● Passage to read:
In addition, by changing a driving voltage of the display device
100 and repeatedly performing the processes described above, a
reset voltage can be set per a driving voltage VDD corresponding to
each driving frequency in the low-speed drive mode.
Thus, a reset voltage Vrst set according to a driving voltage VDD
can be stored in the data driving circuit 130, e.g., using a lookup
table.
In addition, the data driving circuit 130 outputs a reset voltage
which has been changed according to a driving voltage VDD supplied
to the display panel 110, and it is therefore possible to prevent a
display of flickers even when a driving voltage VDD is changed in
the low-speed drive mode, to maintain display quality of images,
and to reduce power consumption.
Meanwhile, as described above, when the display device 100 is
driven with a specific frequency, a reset voltage Vrst with respect
to a driving voltage VDD can be set based on a flicker score in
accordance with a difference in waveforms of luminance between the
refresh interval and the holding interval, or the reset voltage
Vrst can be set by comparing luminance representing in the
low-speed drive mode with luminance representing in a normal drive
mode.
FIG. 11 illustrates a method of setting a reset voltage in
accordance with a driving voltage of the display device according
to embodiments of the present disclosure.
Referring to FIG. 11, in order to set a reset voltage Vrst in
accordance with a driving voltage VDD in the low-speed drive mode,
a level of the driving voltage supplied to the display panel 110 is
set, at step S1100.

● Complete the following:
**1.** In the passage on setting a reset voltage, where can a reset voltage Vrst set according to a driving voltage VDD be stored?
**2.** Quote everything in the reset-voltage passage from "In addition, the" down to "reduce power consumption.".

● Given records:

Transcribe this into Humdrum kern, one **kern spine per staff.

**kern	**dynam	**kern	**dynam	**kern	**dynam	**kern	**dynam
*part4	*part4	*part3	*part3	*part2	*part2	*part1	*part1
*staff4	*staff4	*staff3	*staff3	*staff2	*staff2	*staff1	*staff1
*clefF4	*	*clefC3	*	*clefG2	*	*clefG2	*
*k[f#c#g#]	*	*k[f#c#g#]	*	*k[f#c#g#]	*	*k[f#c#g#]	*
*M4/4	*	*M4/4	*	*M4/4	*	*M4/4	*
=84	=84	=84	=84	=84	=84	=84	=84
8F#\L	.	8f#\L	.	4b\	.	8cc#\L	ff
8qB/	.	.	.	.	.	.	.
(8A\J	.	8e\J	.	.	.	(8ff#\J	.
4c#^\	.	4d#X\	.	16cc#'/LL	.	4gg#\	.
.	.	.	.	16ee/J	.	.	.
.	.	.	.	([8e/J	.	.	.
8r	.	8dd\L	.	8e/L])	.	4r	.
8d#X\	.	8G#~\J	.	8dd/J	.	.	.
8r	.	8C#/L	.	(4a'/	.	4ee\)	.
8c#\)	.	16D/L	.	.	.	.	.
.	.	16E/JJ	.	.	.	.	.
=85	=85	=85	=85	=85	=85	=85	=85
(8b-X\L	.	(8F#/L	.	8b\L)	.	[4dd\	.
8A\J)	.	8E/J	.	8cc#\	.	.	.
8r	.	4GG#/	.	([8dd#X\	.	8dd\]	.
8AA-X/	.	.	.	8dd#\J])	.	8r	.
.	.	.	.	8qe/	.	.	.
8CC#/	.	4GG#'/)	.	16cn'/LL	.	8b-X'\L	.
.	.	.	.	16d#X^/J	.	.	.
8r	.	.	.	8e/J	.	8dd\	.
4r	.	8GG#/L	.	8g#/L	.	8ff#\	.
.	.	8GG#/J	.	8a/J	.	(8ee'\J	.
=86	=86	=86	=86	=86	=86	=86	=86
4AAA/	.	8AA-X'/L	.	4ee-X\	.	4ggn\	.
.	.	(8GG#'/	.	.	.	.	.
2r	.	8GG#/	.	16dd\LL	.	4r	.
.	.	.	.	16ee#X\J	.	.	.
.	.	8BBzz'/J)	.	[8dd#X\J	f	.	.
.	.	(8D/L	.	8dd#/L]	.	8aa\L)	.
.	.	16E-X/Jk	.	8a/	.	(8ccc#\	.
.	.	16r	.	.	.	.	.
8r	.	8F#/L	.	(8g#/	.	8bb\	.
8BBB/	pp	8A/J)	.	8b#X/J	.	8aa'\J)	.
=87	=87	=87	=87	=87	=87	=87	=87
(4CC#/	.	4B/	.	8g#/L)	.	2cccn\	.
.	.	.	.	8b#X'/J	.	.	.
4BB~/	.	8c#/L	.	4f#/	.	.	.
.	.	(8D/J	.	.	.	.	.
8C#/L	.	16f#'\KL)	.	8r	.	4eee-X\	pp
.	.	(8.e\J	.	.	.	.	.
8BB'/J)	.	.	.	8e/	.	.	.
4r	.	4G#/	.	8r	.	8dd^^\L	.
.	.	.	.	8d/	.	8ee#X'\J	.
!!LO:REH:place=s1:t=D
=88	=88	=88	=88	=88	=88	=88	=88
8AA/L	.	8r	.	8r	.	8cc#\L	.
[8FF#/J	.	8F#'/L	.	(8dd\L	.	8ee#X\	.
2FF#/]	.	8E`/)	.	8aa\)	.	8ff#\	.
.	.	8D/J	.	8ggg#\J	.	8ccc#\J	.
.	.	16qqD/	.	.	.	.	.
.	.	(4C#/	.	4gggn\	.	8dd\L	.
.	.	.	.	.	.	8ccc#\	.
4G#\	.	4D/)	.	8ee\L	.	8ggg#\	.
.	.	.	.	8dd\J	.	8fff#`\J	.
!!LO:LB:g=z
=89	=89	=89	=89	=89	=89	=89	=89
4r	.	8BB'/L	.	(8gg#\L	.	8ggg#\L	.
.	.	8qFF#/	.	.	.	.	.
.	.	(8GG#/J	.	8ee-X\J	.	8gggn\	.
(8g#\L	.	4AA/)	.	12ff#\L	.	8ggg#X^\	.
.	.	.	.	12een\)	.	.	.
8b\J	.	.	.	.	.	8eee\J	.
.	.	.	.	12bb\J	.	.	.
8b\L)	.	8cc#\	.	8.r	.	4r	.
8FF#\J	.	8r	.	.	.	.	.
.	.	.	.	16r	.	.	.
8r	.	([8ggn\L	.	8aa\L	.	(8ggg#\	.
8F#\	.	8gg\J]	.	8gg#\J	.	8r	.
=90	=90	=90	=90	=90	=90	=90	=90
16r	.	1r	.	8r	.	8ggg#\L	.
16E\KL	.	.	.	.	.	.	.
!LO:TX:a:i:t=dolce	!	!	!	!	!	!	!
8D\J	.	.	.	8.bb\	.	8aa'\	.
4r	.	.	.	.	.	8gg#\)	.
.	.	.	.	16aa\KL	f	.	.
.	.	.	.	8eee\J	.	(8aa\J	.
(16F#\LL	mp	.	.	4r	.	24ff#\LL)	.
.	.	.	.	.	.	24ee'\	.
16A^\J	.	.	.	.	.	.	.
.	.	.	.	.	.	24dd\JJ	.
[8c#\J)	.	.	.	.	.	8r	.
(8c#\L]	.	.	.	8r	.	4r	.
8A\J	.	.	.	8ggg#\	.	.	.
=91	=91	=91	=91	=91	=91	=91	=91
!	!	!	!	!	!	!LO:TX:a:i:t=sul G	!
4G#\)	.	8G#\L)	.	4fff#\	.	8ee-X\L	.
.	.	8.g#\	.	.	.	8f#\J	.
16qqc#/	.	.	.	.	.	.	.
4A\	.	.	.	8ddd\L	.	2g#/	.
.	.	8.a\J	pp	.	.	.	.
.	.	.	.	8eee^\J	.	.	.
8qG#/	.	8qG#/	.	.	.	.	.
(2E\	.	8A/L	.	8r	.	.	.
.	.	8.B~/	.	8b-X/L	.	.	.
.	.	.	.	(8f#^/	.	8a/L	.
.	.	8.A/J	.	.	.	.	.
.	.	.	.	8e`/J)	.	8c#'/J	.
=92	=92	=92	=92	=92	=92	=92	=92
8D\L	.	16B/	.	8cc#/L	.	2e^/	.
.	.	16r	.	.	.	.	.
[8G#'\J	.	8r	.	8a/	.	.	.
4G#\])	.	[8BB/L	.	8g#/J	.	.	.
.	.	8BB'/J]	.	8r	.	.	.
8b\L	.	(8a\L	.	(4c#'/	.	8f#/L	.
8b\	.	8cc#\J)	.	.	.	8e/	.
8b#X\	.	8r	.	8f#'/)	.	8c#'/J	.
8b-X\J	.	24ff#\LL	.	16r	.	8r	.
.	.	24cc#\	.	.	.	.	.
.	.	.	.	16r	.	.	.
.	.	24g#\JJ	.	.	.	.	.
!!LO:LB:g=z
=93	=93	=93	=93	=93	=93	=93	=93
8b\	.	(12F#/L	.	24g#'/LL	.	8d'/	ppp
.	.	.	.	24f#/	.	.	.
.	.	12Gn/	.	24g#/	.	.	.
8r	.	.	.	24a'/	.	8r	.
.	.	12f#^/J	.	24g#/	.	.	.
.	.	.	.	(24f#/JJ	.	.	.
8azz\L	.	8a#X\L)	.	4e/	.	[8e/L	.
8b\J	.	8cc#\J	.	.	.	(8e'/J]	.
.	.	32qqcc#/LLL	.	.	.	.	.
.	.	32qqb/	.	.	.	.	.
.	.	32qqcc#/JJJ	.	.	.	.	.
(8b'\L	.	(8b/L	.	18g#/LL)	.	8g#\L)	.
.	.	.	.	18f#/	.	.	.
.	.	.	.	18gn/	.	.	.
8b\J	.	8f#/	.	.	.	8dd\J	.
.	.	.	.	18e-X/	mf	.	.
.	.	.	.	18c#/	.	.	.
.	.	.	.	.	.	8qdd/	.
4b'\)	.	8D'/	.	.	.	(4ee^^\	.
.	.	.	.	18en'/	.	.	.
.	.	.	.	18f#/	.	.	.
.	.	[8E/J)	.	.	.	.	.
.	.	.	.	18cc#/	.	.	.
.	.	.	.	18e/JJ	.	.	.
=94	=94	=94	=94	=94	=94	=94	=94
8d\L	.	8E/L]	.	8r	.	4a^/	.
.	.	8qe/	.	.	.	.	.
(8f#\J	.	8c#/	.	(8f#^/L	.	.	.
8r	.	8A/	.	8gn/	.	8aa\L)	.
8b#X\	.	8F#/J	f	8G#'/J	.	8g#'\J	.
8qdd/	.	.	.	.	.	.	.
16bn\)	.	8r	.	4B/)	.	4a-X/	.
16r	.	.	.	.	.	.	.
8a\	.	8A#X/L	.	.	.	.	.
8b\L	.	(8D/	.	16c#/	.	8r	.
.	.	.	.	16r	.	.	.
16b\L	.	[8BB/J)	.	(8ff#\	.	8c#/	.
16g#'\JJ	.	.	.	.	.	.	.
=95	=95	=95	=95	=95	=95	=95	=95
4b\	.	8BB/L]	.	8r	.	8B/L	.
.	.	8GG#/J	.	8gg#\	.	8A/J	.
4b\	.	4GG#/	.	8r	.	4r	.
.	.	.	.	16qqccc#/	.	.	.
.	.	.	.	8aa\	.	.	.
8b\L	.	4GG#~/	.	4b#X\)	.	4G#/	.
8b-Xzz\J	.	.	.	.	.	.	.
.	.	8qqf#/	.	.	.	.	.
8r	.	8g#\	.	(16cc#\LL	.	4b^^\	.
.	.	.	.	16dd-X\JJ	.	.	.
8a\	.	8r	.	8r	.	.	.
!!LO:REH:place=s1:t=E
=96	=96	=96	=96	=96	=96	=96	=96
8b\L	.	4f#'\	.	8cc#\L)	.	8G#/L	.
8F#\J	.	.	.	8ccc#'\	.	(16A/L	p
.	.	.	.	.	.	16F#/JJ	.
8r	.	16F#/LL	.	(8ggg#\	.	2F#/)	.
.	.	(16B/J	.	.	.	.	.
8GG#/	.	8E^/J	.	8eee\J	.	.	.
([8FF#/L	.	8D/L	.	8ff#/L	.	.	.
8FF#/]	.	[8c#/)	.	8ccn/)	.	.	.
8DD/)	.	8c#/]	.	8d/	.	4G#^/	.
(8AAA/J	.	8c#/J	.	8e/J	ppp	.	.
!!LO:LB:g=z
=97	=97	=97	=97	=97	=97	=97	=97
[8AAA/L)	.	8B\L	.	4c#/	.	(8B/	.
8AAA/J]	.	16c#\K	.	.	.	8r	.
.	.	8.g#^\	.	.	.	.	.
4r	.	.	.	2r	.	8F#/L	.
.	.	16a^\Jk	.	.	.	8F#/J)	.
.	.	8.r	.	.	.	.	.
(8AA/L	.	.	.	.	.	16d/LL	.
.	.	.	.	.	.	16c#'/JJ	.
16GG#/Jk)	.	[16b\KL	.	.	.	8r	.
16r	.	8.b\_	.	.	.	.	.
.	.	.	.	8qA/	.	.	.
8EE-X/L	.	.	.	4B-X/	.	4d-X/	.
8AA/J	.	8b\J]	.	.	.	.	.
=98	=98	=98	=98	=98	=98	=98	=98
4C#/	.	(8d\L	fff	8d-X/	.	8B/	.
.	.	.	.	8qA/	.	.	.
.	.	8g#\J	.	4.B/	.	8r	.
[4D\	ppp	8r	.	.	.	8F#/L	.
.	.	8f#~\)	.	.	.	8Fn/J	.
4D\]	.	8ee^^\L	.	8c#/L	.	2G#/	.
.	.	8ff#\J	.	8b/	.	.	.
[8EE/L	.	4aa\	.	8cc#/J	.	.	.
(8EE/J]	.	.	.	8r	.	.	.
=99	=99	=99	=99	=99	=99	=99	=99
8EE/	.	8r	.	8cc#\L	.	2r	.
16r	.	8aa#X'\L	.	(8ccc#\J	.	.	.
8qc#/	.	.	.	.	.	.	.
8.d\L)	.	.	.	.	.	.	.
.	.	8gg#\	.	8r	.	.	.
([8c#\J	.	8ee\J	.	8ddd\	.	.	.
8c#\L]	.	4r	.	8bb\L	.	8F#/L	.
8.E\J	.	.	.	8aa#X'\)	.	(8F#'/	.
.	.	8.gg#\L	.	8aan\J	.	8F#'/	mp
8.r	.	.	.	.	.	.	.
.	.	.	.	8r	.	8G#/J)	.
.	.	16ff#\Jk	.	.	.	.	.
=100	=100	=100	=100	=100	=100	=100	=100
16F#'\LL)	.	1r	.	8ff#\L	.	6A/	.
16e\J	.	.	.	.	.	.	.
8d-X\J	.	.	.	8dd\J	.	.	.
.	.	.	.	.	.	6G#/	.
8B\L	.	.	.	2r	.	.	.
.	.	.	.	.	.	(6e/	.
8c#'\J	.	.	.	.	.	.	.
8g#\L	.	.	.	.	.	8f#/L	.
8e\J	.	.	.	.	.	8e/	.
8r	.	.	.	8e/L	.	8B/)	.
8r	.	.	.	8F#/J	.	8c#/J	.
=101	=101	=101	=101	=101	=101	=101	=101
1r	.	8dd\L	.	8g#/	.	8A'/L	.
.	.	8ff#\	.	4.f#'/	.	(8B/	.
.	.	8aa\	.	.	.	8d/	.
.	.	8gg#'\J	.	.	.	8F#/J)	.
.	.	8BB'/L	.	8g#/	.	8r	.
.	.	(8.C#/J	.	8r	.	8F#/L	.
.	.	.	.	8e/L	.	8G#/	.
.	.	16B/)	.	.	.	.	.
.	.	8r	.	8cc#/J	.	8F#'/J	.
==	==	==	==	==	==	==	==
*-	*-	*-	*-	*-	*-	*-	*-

● Expected results:
**1.** It can be stored in the data driving circuit 130, for example using a lookup table.

**2.**
In addition, the data driving circuit 130 outputs a reset voltage
which has been changed according to a driving voltage VDD supplied
to the display panel 110, and it is therefore possible to prevent a
display of flickers even when a driving voltage VDD is changed in
the low-speed drive mode, to maintain display quality of images,
and to reduce power consumption.